Angesichts solcher Extremsituationen ist die Kommunikation an Bord der ‘EigenArt’ von gegenseitigem Verständnis und Rücksicht geprägt. Wir versichern uns gegenseitig, wie toll wir das machen. Wie tapfer der jeweils andere ist und wie dankbar man selbst. Jetzt gesteht Lini, in der ersten Walze zum ersten Mal auch wirklich Angst gehabt zu haben – um Helene. Und ich muss zugeben: Bei einigen Drückern habe ich auch geschluckt. Ein mulmiges Gefühl der dauerhaften Anspannung bei Sturm ist sowieso nicht zu leugnen.

Erste Jubelschreie ruft bei mir die durchbrechende Sonne hervor, als wir ca. zwei Drittel des Sees überquert haben. Als dann die Hucke vor Karlsborg näher kommt und die Welle abschirmt, ist das Abenteuer Seeüberquerung endlich abge-vättert und Entspannung macht sich breit! Im Lee des Landes bergen wir die Segel, tuckern zur Brücke und nutzen die Wartezeit bis zur Öffnung für eine überfällige Brotzeit. Und lassen die Anspannung abfallen, denn hier im Schutz des Landes merkt man von dem Geballer draussen auf dem See rein gar nichts. Angekommen in Karlsborg krabbelt sich Helene auf einer großen hölzernen Tanzfläche die Seekrankheit aus den Beinen. Hier ist die Saison schon so vorüber, dass man sich wie vergessen fühlt. Nur der Wettergott hat Karlsborg noch auf dem Zettel: Er schickt ein Präsent, das wir spöttisch Las-Vegas-Gewitter taufen – sieht beim Heraufziehen höllisch bedrohlich aus, ist aber nur Show!

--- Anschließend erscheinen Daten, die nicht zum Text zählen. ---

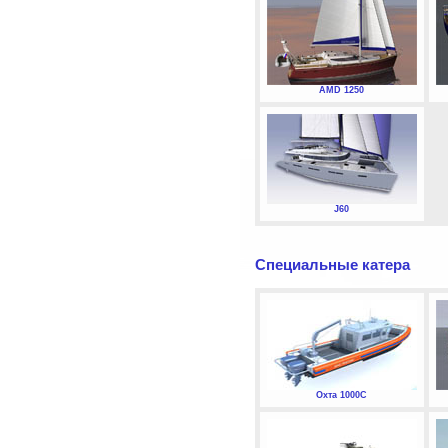
AMD 1250
J60
Специальные катера
Охта 1000С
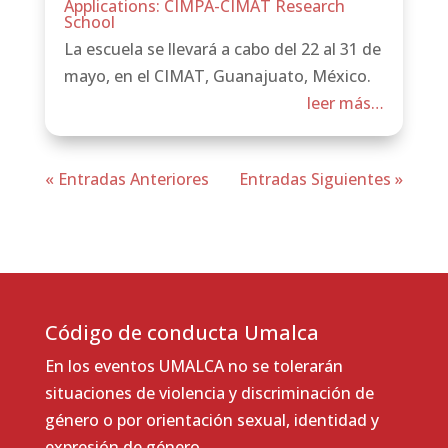
Applications: CIMPA-CIMAT Research
School
La escuela se llevará a cabo del 22 al 31 de
mayo, en el CIMAT, Guanajuato, México.
leer más…
« Entradas Anteriores
Entradas Siguientes »
Código de conducta Umalca
En los eventos UMALCA no se tolerarán
situaciones de violencia y discriminación de
género o por orientación sexual, identidad y
expresión de género.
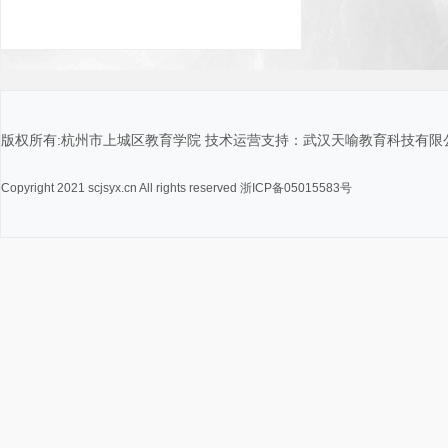
版权所有:杭州市上城区教育学院 技术运营支持：武汉天喻教育科技有限
Copyright 2021 scjsyx.cn All rights reserved 浙ICP备05015583号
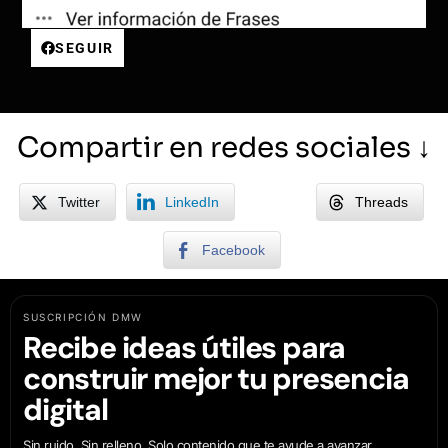
SEGUIR
Compartir en redes sociales ↓
Twitter
LinkedIn
Threads
Facebook
SUSCRIPCIÓN DMW
Recibe ideas útiles para
construir mejor tu presencia
digital
Sin ruido. Sin relleno. Solo contenido que te ayude a avanzar.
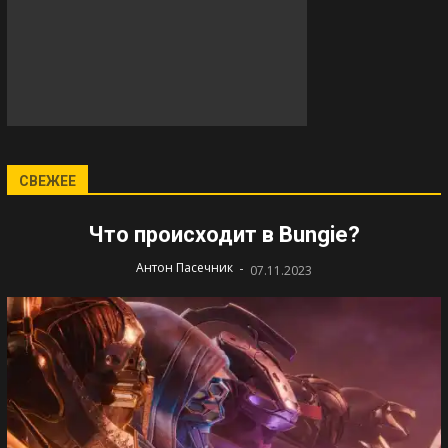
СВЕЖЕЕ
Что происходит в Bungie?
-
Антон Пасечник
07.11.2023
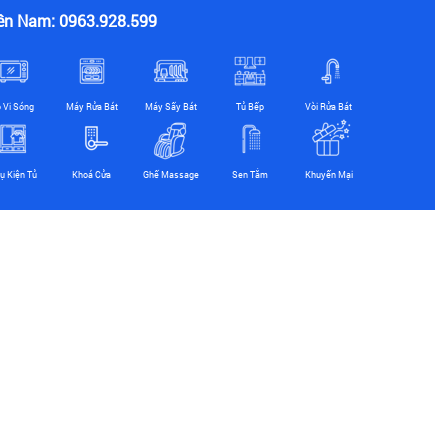
ền Nam: 0963.928.599
ò Vi Sóng
Máy Rửa Bát
Máy Sấy Bát
Tủ Bếp
Vòi Rửa Bát
ụ Kiện Tủ
Khoá Cửa
Ghế Massage
Sen Tắm
Khuyến Mại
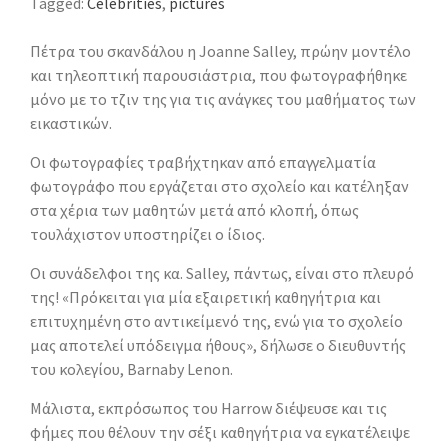
Tagged:
Celebrities
,
pictures
Πέτρα του σκανδάλου η Joanne Salley, πρώην μοντέλο
και τηλεοπτική παρουσιάστρια, που φωτογραφήθηκε
μόνο με το τζιν της για τις ανάγκες του μαθήματος των
εικαστικών.
Οι φωτογραφίες τραβήχτηκαν από επαγγελματία
φωτογράφο που εργάζεται στο σχολείο και κατέληξαν
στα χέρια των μαθητών μετά από κλοπή, όπως
τουλάχιστον υποστηρίζει ο ίδιος.
Οι συνάδελφοι της κα. Salley, πάντως, είναι στο πλευρό
της! «Πρόκειται για μία εξαιρετική καθηγήτρια και
επιτυχημένη στο αντικείμενό της, ενώ για το σχολείο
μας αποτελεί υπόδειγμα ήθους», δήλωσε ο διευθυντής
του κολεγίου, Barnaby Lenon.
Μάλιστα, εκπρόσωπος του Harrow διέψευσε και τις
φήμες που θέλουν την σέξι καθηγήτρια να εγκατέλειψε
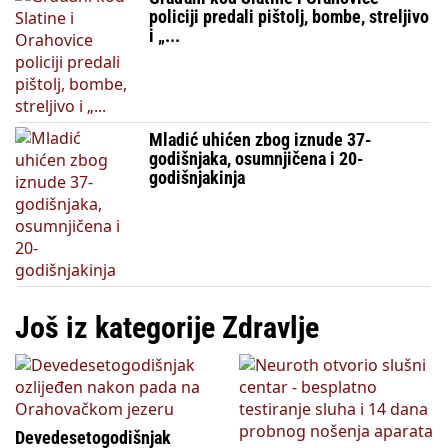
policiji predali pištolj, bombe, streljivo
i „...
Mladić uhićen zbog iznude 37-
godišnjaka, osumnjičena i 20-
godišnjakinja
Još iz kategorije Zdravlje
Devedesetogodišnjak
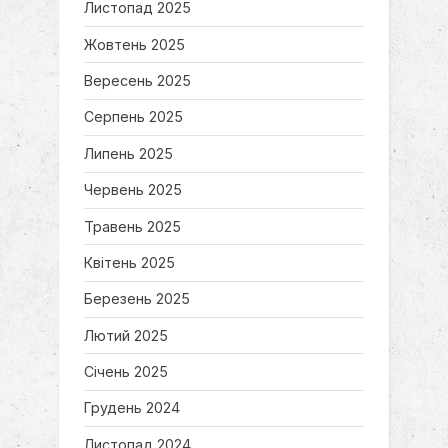
Листопад 2025
Жовтень 2025
Вересень 2025
Серпень 2025
Липень 2025
Червень 2025
Травень 2025
Квітень 2025
Березень 2025
Лютий 2025
Січень 2025
Грудень 2024
Листопад 2024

P.S.: ‚Atacama‘ ist tatsächlich umgedreht – und zwar unter Segeln: Mitten in der ersten Walze hatte sich die Genuaschot in der Antriebsschraube verfangen. So mussten Johanna und Jan unter tiefgerefftem Groß zurück nach Motala und dort mit Aufschiesser in die Box. Nachzulesen auf ihrem Blog. Da haben wir ja echt Glück gehabt!